Порядок выполнения 1: Переведите, пожалуйста, на английский язык предложение из текста о Ленине в эмиграции: «Последним днем „старой“ жизни для Ленина стало 15 марта 1917 года.»
Порядок выполнения 2: Продолжите текст о Ленине в эмиграции, начав сразу после его последнего предложения.

Фрагмент текста:
■ ■ ■ ■ ■

Известный нам по Парижу А. Сковно сообщает о «швейцарском» Ленине, что «ему, в буквальном смысле слова, не было на что пообедать», а «однажды в Берне его не пустили в библиотеку, так как его старенький пиджак был слишком порван».
К тому же периоду относятся легенды о том, что ВИ якобы постоянно ходил с перемотанной щекой и, не имея денег на стоматолога, страшно мучился от болей, пока какой-то врач, придя в ужас от его мучений, не вырвал ему зуб бесплатно;
что он несколько дней спал у знакомых в ванной;
что носил огромные, явно чужие галоши, которые спадали с его обуви.
*
Проверить эти сообщения невозможно, зато факт, что он соглашается на любую литературно-лекторскую работу за самые скромные деньги;
особенно в Берне - то есть с осени 1914-го по весну 1916-го, особенно в первый год, когда антивоенная и тем более пораженческая агитация не пользовалась популярностью и плохо «окупалась»;
на рефераты к нему приходят по 10-15 человек.
*
После теоретической части ему обычно приходится отвечать на прямые вопросы: что бы сделали большевики, если бы прямо сейчас оказались у власти?
Что-что: предложили бы всеобщий мир, но с условием освобождения всех колоний. Англия и Германия, конечно, против; хорошо! - тогда мы начинаем против них революционную войну, а весь социалистический пролетариат Европы объединяется с населением колоний и полуколоний.
Видимо, это не казалось аудитории особенно убедительным.
Репутация Ленина никогда не была на высоте, но теперь удручающими выглядят и его перспективы.
К примеру Рязанов - будущий директор Института марксизма-ленинизма - на вопрос швейцарского социалиста Нобса, что будет, если после возвращения в Россию Ленин станет диктатором, прижал собеседника к придорожному сугробу и прошипел: «Ленин диктатор? Да я его прибью, вот этими вот руками!» - «Mit meinen eigenen Fäusten werde ich ihn erwürgen!» <...>
*
Последним днем «старой» жизни для Ленина стало 15 марта 1917 года.
Первая половина дня прошла в библиотеке, затем он явился домой пообедать - и опять уже собирался было нырнуть в свою обычную нирвану.
Исполнителем бетховенского стука судьбы стал социал-демократ и циммервальдист Мечислав Бронский (разумеется, закончивший понятно где в 1938-м). «Вы ничего не знаете? В России революция!» <...> В общем, про Февральскую революцию он не знал - и, похоже, не позволял себе особо надеяться. <...>
*
Через несколько дней после революции русские эмигранты в Швейцарии получили официальную телеграмму от нового правительства, подписанную, среди прочего, Верой Фигнер (которая покушалась на Александра II), - с приглашением вернуться.

■ ■ ■ ■ ■

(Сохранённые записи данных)
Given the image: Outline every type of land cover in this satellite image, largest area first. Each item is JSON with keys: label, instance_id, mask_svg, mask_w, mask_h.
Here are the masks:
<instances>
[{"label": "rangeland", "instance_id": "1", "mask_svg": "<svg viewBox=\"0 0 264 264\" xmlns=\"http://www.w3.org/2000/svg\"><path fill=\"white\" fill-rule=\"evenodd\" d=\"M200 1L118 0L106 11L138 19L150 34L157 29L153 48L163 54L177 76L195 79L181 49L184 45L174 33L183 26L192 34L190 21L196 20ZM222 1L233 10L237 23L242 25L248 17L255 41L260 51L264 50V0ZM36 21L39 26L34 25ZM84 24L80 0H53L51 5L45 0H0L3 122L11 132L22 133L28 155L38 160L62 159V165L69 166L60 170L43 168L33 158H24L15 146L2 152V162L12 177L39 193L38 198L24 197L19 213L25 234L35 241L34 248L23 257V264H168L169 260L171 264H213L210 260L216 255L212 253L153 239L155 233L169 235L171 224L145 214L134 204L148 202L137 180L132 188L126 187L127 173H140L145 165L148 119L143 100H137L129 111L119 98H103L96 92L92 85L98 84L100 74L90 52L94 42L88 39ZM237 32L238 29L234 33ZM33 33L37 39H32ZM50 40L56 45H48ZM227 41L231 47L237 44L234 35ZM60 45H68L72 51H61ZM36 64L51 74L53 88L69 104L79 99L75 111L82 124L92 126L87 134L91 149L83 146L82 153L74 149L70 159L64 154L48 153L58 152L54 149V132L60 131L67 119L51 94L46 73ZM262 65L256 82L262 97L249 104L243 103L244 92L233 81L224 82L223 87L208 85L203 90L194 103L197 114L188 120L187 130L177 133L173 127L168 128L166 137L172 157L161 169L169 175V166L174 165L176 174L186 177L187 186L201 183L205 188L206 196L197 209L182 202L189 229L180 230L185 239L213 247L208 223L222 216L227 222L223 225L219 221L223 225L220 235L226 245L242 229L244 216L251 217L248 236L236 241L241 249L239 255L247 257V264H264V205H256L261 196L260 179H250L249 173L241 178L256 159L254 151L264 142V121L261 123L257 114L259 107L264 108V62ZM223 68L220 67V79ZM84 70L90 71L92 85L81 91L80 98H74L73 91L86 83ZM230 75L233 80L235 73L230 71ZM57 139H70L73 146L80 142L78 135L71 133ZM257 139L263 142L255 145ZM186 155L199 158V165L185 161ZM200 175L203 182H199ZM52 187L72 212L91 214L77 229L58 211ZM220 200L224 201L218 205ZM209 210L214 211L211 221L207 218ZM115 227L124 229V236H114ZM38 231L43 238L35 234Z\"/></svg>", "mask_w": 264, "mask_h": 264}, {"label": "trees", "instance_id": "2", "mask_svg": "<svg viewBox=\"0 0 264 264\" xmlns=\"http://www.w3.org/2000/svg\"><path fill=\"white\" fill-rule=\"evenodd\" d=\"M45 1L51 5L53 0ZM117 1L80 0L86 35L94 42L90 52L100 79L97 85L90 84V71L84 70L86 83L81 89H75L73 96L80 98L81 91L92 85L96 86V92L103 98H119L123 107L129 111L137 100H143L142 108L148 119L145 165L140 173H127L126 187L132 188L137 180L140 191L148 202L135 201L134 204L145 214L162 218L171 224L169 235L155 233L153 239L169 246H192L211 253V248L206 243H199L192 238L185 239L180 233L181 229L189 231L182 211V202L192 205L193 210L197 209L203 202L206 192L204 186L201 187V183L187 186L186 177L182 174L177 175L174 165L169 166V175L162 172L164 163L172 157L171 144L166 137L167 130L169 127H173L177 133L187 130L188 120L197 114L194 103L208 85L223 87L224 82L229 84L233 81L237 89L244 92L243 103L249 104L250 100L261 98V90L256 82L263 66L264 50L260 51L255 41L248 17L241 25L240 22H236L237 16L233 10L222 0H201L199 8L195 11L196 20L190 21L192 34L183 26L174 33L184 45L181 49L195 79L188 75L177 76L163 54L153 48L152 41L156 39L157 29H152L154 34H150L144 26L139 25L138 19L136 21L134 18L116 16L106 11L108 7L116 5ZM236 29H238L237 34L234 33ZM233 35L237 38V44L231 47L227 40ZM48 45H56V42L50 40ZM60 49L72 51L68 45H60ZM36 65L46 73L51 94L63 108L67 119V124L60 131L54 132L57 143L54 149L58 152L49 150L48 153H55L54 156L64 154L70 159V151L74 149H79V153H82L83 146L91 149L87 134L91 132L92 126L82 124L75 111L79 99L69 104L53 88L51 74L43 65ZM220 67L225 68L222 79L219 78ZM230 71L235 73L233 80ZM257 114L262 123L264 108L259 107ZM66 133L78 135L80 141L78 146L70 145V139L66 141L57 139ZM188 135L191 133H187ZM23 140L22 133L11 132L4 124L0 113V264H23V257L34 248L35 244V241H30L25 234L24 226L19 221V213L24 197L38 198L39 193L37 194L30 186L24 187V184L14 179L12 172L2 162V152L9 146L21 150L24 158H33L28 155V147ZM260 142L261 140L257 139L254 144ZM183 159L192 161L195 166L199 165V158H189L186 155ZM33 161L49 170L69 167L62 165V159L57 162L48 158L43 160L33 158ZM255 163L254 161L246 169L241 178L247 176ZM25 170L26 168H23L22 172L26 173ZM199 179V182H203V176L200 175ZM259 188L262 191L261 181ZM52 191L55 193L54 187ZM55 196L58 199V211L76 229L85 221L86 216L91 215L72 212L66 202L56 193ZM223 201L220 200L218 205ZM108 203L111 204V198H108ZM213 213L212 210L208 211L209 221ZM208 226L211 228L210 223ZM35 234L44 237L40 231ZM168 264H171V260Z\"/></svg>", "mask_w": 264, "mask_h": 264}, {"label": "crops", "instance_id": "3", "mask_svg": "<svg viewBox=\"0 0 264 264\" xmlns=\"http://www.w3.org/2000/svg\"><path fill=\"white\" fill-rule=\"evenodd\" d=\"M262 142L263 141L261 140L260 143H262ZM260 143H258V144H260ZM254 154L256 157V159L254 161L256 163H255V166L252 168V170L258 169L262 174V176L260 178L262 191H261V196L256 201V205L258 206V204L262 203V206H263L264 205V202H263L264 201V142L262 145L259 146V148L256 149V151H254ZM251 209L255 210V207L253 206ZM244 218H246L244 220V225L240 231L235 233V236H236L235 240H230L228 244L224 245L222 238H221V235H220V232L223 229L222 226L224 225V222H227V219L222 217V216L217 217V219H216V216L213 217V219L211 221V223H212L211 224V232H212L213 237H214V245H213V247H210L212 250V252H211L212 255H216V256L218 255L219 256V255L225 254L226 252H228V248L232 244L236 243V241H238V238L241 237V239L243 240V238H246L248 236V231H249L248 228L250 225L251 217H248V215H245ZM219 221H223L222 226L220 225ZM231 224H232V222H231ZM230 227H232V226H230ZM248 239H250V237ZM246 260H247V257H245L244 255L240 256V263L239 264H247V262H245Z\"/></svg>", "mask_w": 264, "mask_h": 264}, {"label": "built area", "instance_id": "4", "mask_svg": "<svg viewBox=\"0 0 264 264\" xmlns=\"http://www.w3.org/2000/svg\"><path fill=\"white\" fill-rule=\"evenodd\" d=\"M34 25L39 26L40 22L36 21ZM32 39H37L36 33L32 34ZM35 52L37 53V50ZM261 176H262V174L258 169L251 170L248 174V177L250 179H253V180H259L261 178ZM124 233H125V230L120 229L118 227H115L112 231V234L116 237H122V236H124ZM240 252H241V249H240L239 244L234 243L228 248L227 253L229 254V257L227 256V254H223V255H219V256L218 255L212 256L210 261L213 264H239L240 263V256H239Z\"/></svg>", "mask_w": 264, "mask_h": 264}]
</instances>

■ ■ ■ ■ ■

Результат выполнения 1: The last day of Lenin's "old" life was March 15, 1917.

Результат выполнения 2:
Им даже стали переводить деньги - несколько сотен тысяч франков;
закипела деятельность, особые комитеты стали переписывать желающих репатриироваться.
Ленин не игнорировал такого рода мероприятия, но в оргкомитеты не вошел, понимая, что именно у него через Францию и Англию проехать не получится: на границах проезжающих пробивали по «международноконтрольным спискам», составленным совместными усилиями генштабов России, Англии и Франции, и лиц, заподозренных в «сношениях с неприятелем» - то есть в мирной пропаганде, либо задерживали, либо просто не визировали им паспорт;
антивоенная, пораженческая позиция Ленина была общеизвестна. <...>
ВИ мобилизуется - утраивает объем переписки, собирает документы, договаривается со швейцарскими социалистами, рассылает письма с просьбами и требованиями, консультируется и принимает резолюции.
НК, наблюдавшая за тем, что муж не спит уже несколько дней подряд, в какой-то момент обнаружила его в дверях с чемоданчиком: он уезжает, через Германию, один, с паспортом глухонемого шведа.
Зная, что отговаривать бессмысленно, она лишь заметила, что ночью он наверняка начнет кричать: «Сволочь меньшевики, сволочь меньшевики!» - и все сразу узнают, что едет не только не немой, но и не швед; это не подействовало.
Глухонемой, однако ж, заметила НК как можно более ровным тоном, должен быть грамотным по-шведски - а он разве?..
Придется еще и слепым притворяться.
ВИ, рассмеявшись, одумался.
До того он собирался лететь в Россию на украденном аэроплане.